Кадетская форма состояла из темно-коричневых слаксов и светло-коричневой рубашки. Вот и все. Полицейская форма – темно-синие брюки и ярко-синяя рубашка. На обеих рубашках была нашивка «Колорадо-Спрингс», и, самое главное, мы были обязаны носить полицейскую фуражку.

В то время я носил скромную стрижку афро, а департаменту пока не доводилось встречаться с чем-то подобным. Лейтенант измерил мою голову, но не учел объема волос сверху и по бокам. Он намеренно прижал измерительную ленту вплотную к моей голове и выдал мне фуражку почти на полтора размера меньше нужного. Я попробовал надеть ее и сказал, что она мне мала. Фуражка просто стояла поверх моей афро, и я не мог натянуть ее на волосы. Я выглядел как мартышка, которая носит лилипутскую шляпку, чтобы забавлять толпу, выпрашивая монетку под звуки шарманки.

– Ты можешь носить фуражку как есть или подстричься, – сказал лейтенант и рассмеялся.

Я решил не отвечать на его ехидство и взял фуражку без дальнейших препирательств.

Устав департамента гласил, что каждый сотрудник, носящий униформу, должен выходить из здания в фуражке. Так что теперь я выходил из департамента полиции в обеденный перерыв в поисках забегаловки и шагал в своей кадетской форме с гордо поднятой головой, нацепив на свою афро фуражку размера минус полтора, клоун клоуном. Я козырял и желал доброго дня людям, которые показывали на меня пальцем.

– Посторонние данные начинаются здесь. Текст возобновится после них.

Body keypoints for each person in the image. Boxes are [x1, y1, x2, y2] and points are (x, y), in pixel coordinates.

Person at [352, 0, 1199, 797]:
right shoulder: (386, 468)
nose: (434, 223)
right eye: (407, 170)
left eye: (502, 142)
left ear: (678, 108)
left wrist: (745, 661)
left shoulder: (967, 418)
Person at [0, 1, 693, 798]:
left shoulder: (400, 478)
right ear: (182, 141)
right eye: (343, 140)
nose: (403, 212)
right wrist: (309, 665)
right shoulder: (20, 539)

Моя мама говорила мне, что если кто-то назовет меня ниггером, я должен «надавать им по морде» и научить их обращаться ко мне по-человечески.

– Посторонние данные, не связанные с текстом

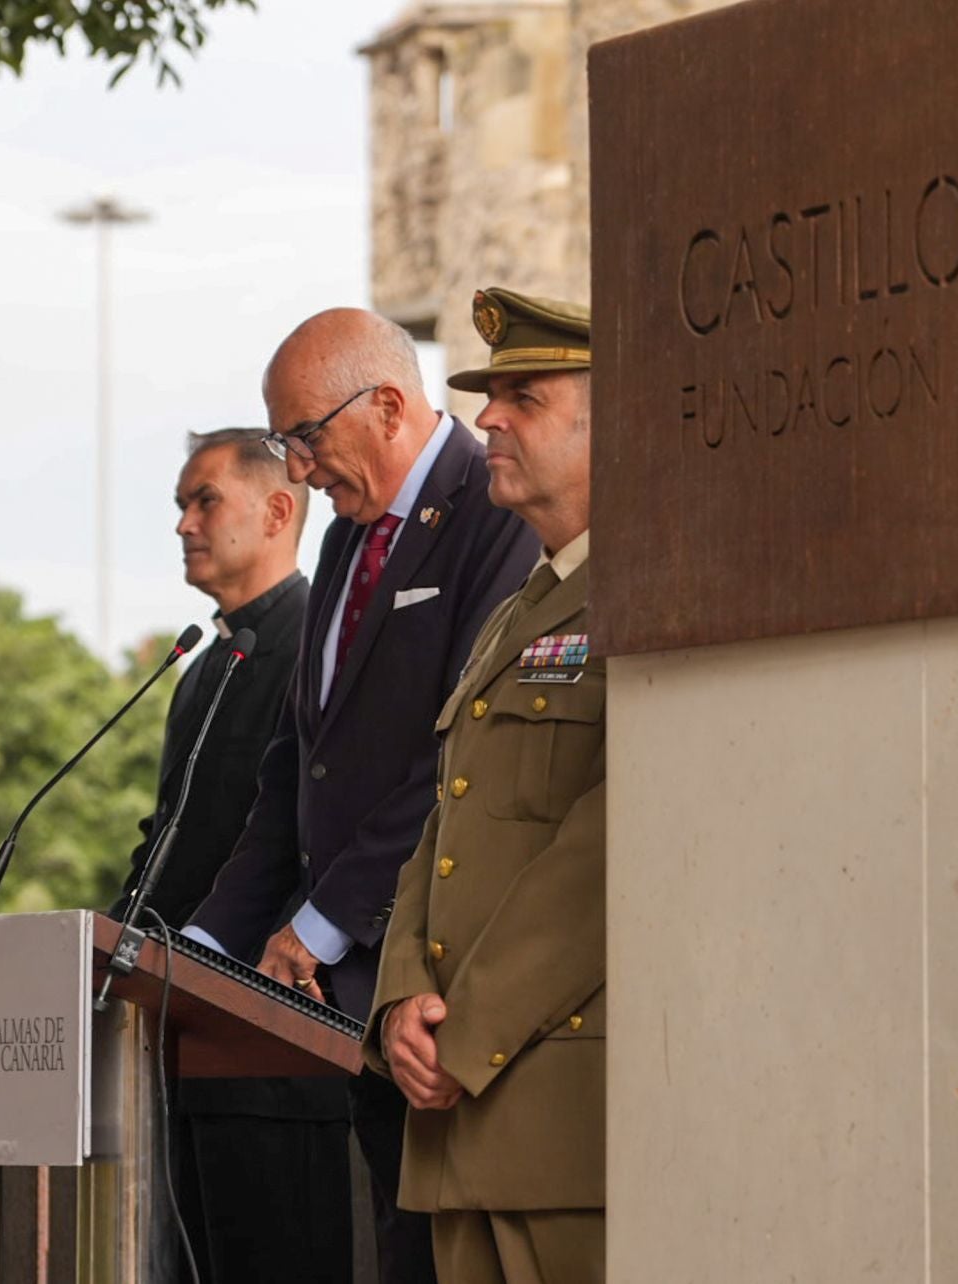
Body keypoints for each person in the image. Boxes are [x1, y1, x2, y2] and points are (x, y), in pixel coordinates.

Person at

Так продолжалось около месяца, пока однажды начальник полиции не увидел, как я возвращаюсь с обеденного перерыва.

– Почему ты так носишь фуражку? – спросил он.

– Лейтенант отказался выдать мне ту, что подходит под мой размер с учетом волос, – сказал я.

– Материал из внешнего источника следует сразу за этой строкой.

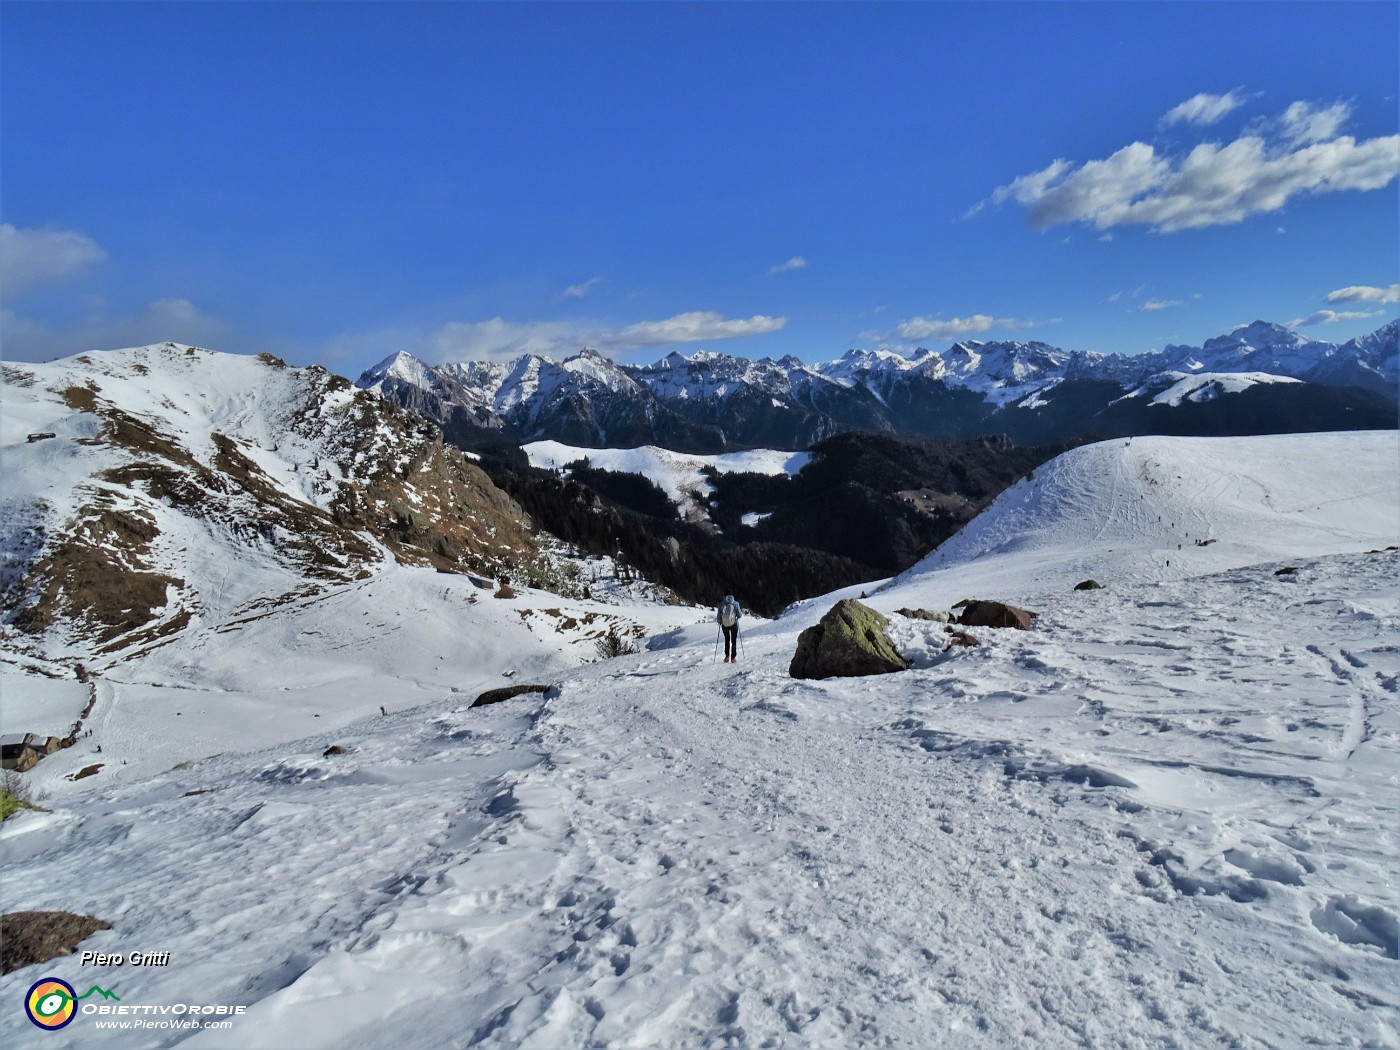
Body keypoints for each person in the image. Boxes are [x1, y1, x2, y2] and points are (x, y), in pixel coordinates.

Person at [717, 594, 742, 663]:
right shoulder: (736, 603)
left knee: (727, 639)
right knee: (733, 640)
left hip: (725, 625)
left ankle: (727, 656)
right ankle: (733, 658)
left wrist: (720, 622)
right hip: (734, 624)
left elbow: (719, 616)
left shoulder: (721, 604)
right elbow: (739, 615)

Начальник потребовал немедленно выдать мне фуражку, которая будет сидеть у меня на голове как положено, и передать лейтенанту, что это «непосредственный приказ». Я сообщил лейтенанту об этом с широкой улыбкой. Он был не слишком рад ни этому приказу, ни моему хорошему настроению. Он спросил, какой размер мне нужен. Я сказал, что не знаю. Он сердито удалился, вынес мне пару фуражек побольше, и я наконец подобрал такую, которая как следует сидела на моей афро-голове. Я победил его по его же правилам. Думаю, Джеки Робинсон мог бы мной гордиться.

В первые дни моего кадетства был еще один инцидент, о котором мне больно вспоминать. Это случилось во время ночной смены в бюро регистрации. Джон, пожилой белый техник-регистратор, был в приподнятом, можно сказать игривом настроении, и мы с ним обсуждали наших любимых женщин-знаменитостей. Он описывал свое воображаемое свидание, а я – свое. Так мы забавлялись, и я назвал пару белых дамочек, встретивших его одобрение. А потом я упомянул очень талантливую сексуальную и знойную Лолу Фалану, одну из самых популярных в те годы артисток на сцене Лас-Вегаса.

Улыбка, не сходившая с лица Джона все это время, вдруг исчезла. Его ответ шокировал меня. Он не мог согласиться с моим эпитетом «прекрасная» в адрес мисс Фаланы, поскольку не понимал, что может быть прекрасного в «цветной» женщине. Прошло столько лет, я все еще помню слова Джона: «Не знаю, что вы, ребята, считаете женской красотой». Он сказал это просто так, без злого умысла. Он никогда не рассматривал цветных женщин как объект физической привлекательности, и потому слово «прекрасная» было для него не применимо к Лоле Фалане.

Я обалдел, мягко говоря. Этот добродушный пожилой человек, сам того не зная, плюнул мне в лицо. В моем девятнадцатилетнем невинном восприятии мира привлекательная женщина была… просто привлекательной женщиной, безотносительно к цвету кожи. Если у нее большие соблазнительные глаза, стройная фигура и знойная, чувственная манера – что и воплощала собой мисс Фалана, – не имело значения, черная она, белая или любого другого цвета. После того случая мои отношения с Джоном никогда уже не были прежними.